-- What you should do --
Wherever a picture appears, skip it and retype the rest of the data exactly.

-- Supplied information --

- Opening Delimiter -

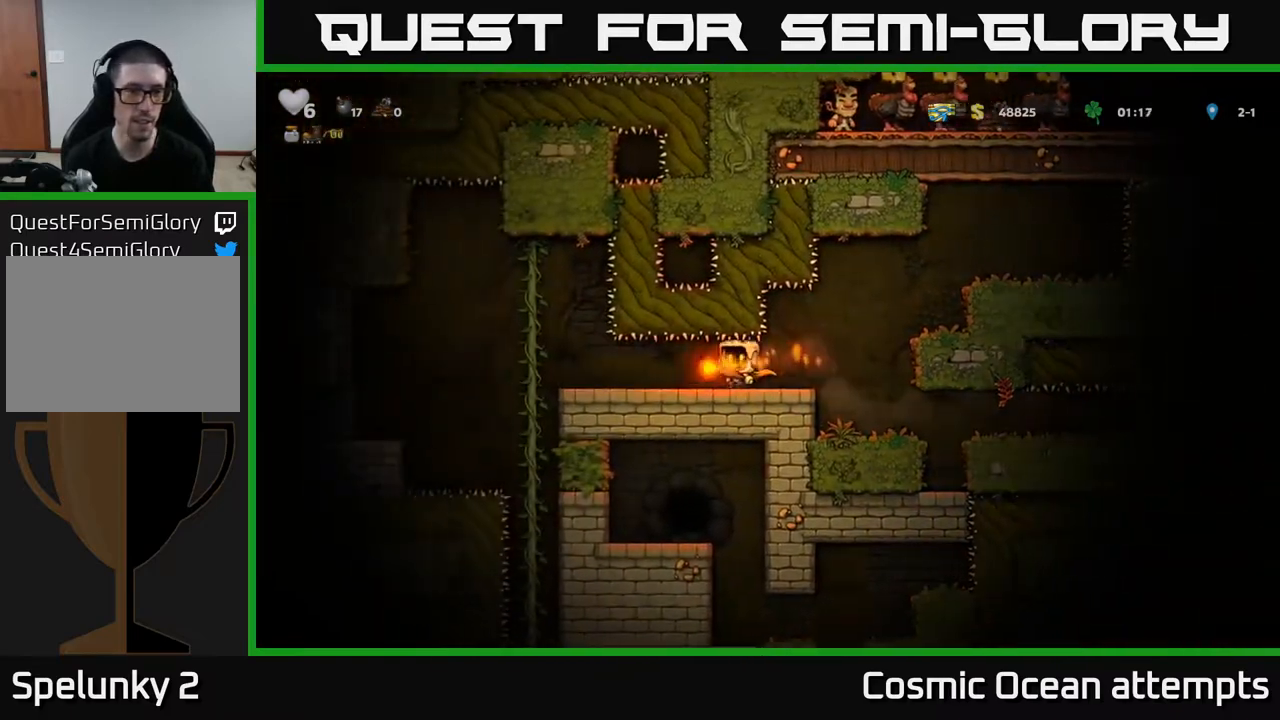
{"buttons": [], "right_stick": "center", "events": [[283, "A", "down"], [350, "DPAD_UP", "down"], [383, "DPAD_LEFT", "up"], [400, "A", "up"], [483, "DPAD_UP", "up"]]}
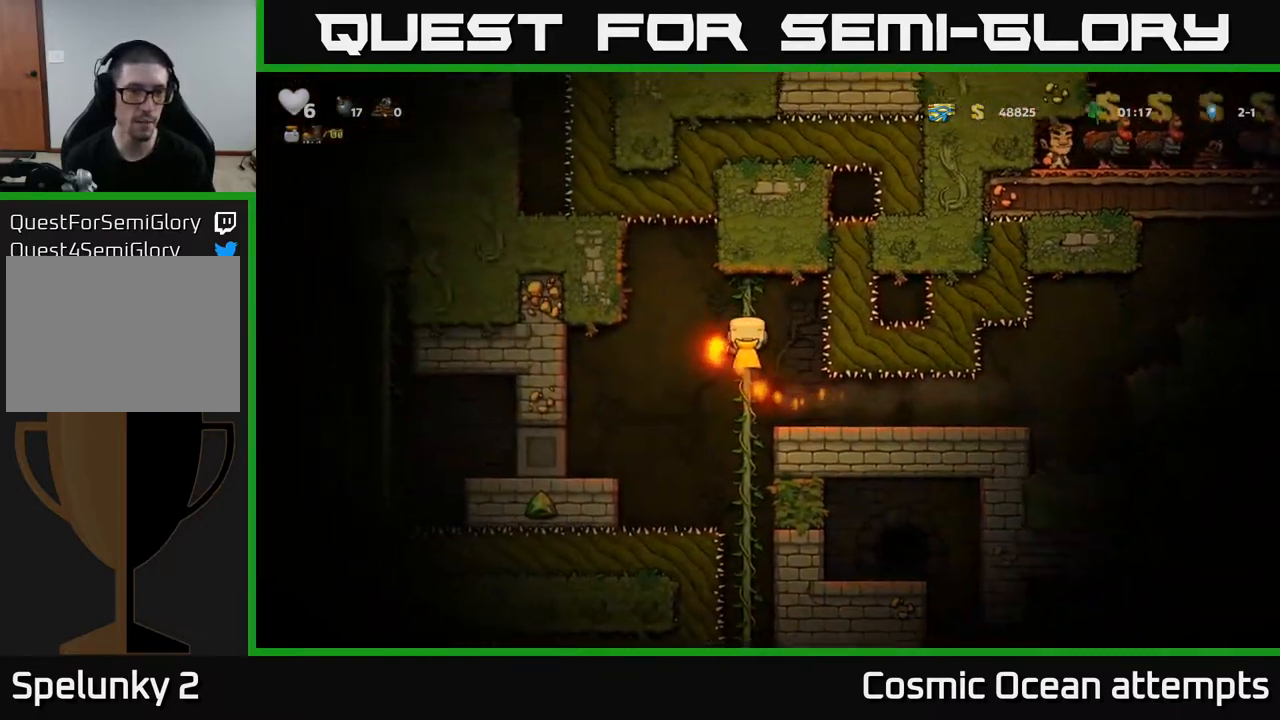
{"buttons": ["DPAD_LEFT"], "right_stick": "center", "events": [[117, "DPAD_LEFT", "down"], [133, "A", "down"], [200, "A", "up"], [333, "DPAD_LEFT", "up"], [483, "DPAD_LEFT", "down"]]}
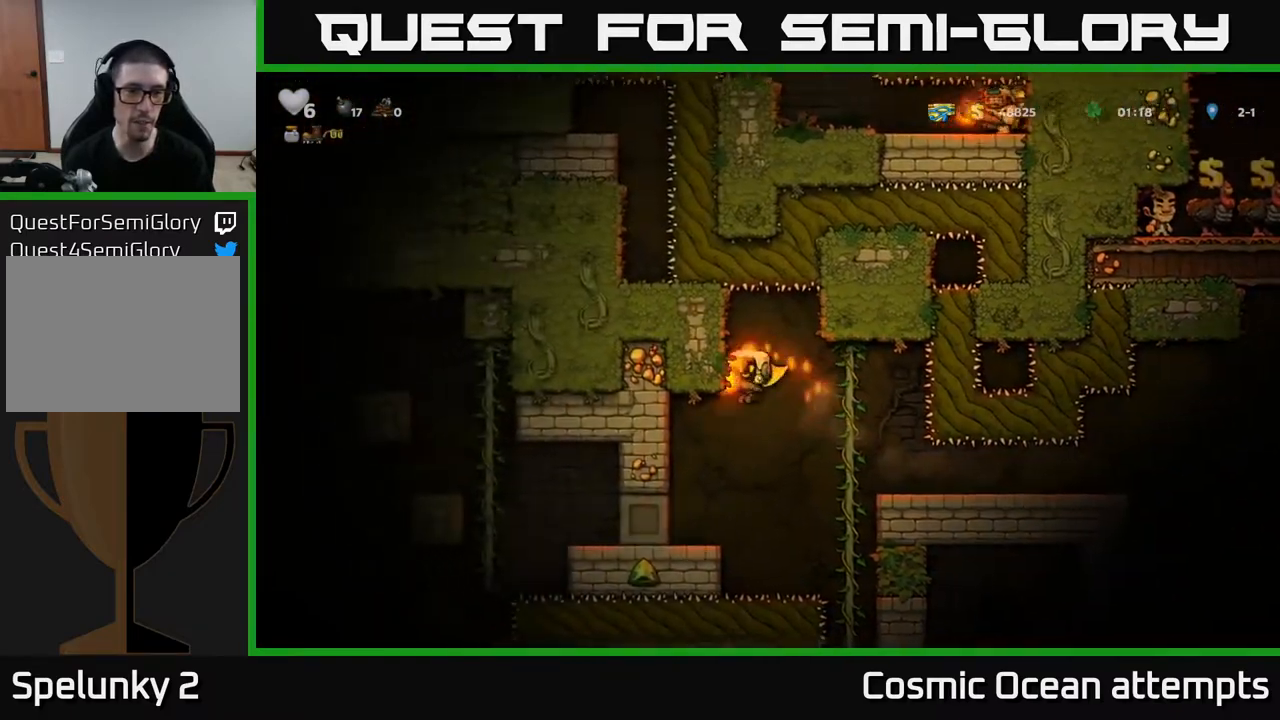
{"buttons": ["DPAD_LEFT"], "right_stick": "center", "events": [[167, "DPAD_LEFT", "up"], [333, "DPAD_LEFT", "down"]]}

- Closing Delimiter -

-- Expected answer --
{"buttons": [], "right_stick": "center", "events": [[283, "A", "down"], [350, "DPAD_UP", "down"], [383, "DPAD_LEFT", "up"], [400, "A", "up"], [483, "DPAD_UP", "up"]]}
{"buttons": ["DPAD_LEFT"], "right_stick": "center", "events": [[117, "DPAD_LEFT", "down"], [133, "A", "down"], [200, "A", "up"], [333, "DPAD_LEFT", "up"], [483, "DPAD_LEFT", "down"]]}
{"buttons": ["DPAD_LEFT"], "right_stick": "center", "events": [[167, "DPAD_LEFT", "up"], [333, "DPAD_LEFT", "down"]]}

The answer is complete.